WASHINGTON, Jan. 10, 2014 /PRNewswire/ -- The E.W. Scripps Company (NYSE: SSP) has made two significant hires at its Washington bureau. Phil Pruitt is the new director of digital content and Marcia Myers joins the team as the senior investigations editor.
Pruitt will lead digital news and information operations for the bureau, including launching DecodeDC, a new multi-platform political news outlet acquired by Scripps last fall.
Myers will develop, lead and edit national, high-impact investigative projects. Both start Monday, Jan. 13.
Pruitt joins the bureau from Yahoo News, where he was instrumental in helping Yahoo expand its focus to include original content. As senior politics editor in Washington, D.C., he oversaw the packaging and presentation of daily political reporting, including coverage of the 2010 and 2012 elections.
"It is an honor to join the Washington team that will build on this company's long history of quality, substantive journalism," said Pruitt. "We're mapping out a mission for digital journalism that will make a difference for readers and viewers across the country."
Prior to joining Yahoo, Pruitt was an editorial leader and digital innovator at USA Today and Gannett News Service. From 2008 until 2010, he was the deputy managing editor for news at USA Today, leading coordination of online and print editions of the newspaper. Pruitt supervised a digital news staff and directed a network of national correspondents that produced major breaking stories and enterprise pieces for online and print.
Pruitt served as senior Washington editor of Gannett News Service and enterprise editor, overseeing major investigative projects and coordinating with Gannett newspapers and television stations across the country.
In 1991, Pruitt was the editor on a team that won the Pulitzer Prize for national reporting for a series titled "Getting Away with Murder" that disclosed hundreds of child abuse-related deaths go undetected each year as a result of errors by coroners.
Pruitt graduated from the University of South Carolina with a bachelor's degree in history and from the University of Iowa with a master's degree in mass communications.
Myers joins the bureau from London, where she led major investigative reporting across Europe, the Middle East and Africa for Bloomberg News. Her projects included "Wired for Repression," an investigation into the sale of surveillance equipment by Western companies to repressive governments, which won the 2011 George Polk Award for International Reporting and the Sigma Delta Chi Award for Investigative Reporting.
"As a native Ohioan, I grew up with Scripps," said Myers, "I am thrilled to be a part of this remarkable team and its commitment to public-service journalism."
Between 2006 and 2010 Myers was deputy managing editor and assistant managing editor for national and foreign news at the Baltimore Sun. She was responsible for news coverage across all departments for both the newspaper and the website and led investigative and enterprise reporting. Myers also oversaw reporting from the White House, Congress and numerous federal agencies. As national editor, she led a three-part investigation of an experimental blood coagulant linked to deadly clots and that were used prolifically on wounded soldiers in Iraq – a project that won the 2006 George Polk Award for medical coverage.

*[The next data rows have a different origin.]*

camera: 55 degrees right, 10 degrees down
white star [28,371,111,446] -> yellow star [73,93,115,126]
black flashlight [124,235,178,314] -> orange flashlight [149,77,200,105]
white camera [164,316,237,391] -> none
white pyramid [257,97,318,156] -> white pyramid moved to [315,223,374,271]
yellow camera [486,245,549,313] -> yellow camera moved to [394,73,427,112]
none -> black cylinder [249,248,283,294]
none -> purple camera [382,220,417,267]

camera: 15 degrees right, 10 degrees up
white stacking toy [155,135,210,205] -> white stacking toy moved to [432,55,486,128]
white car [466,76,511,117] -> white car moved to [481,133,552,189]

Myers studied at The Ohio State University and Ohio University.
"We are thrilled to welcome two such talented professionals to our team," said Ellen Weiss, vice president and Washington bureau chief for Scripps. "Phil is a world-class editor and digital news leader, and Marcia has an incredible reputation as a great editor who inspires her reporters and consistently delivers original, hard-hitting stories. Both will be instrumental in helping us to define our digital voice, to build our audience and to make our daily and investigative reporting accessible to many more people."

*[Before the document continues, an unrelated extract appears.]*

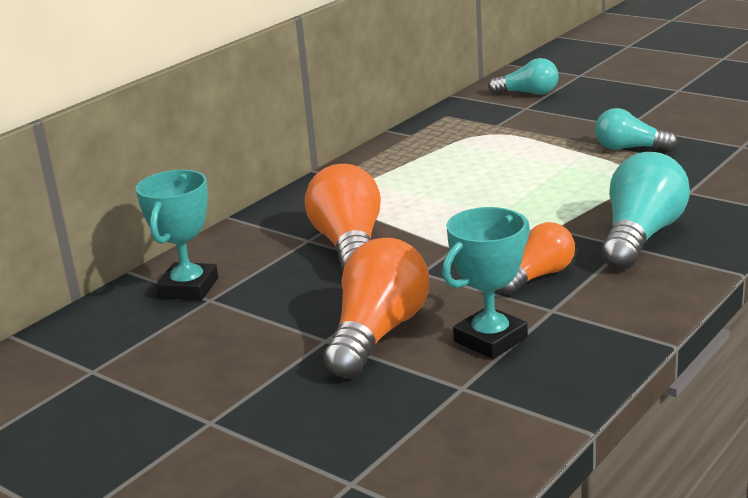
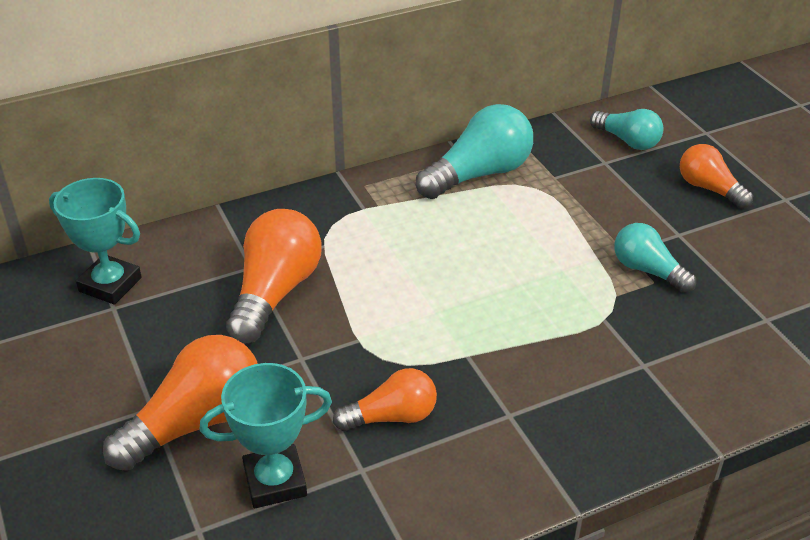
camera: 25 degrees right, 15 degrees up
turquoise trophy [136,170,218,300] -> turquoise trophy turned 75 degrees clockwise [49,178,142,305]
turquoise light bulb [601,152,690,269] -> turquoise light bulb moved to [416,104,533,199]
none -> orange light bulb [680,144,753,209]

The E.W. Scripps Company (www.scripps.com) serves audiences and businesses through a growing portfolio of television, print and digital media brands. It owns 19 local television stations and daily newspapers in 13 markets across the United States and an expanding collection of local and national digital journalism and information businesses. Scripps also produces television programming, runs an award-winning investigative reporting newsroom in Washington, D.C., and serves as the long-time steward of one of the nation's most successful educational programs, Scripps Spelling Bee. Founded in 1879, Scripps is focused on the stories of tomorrow.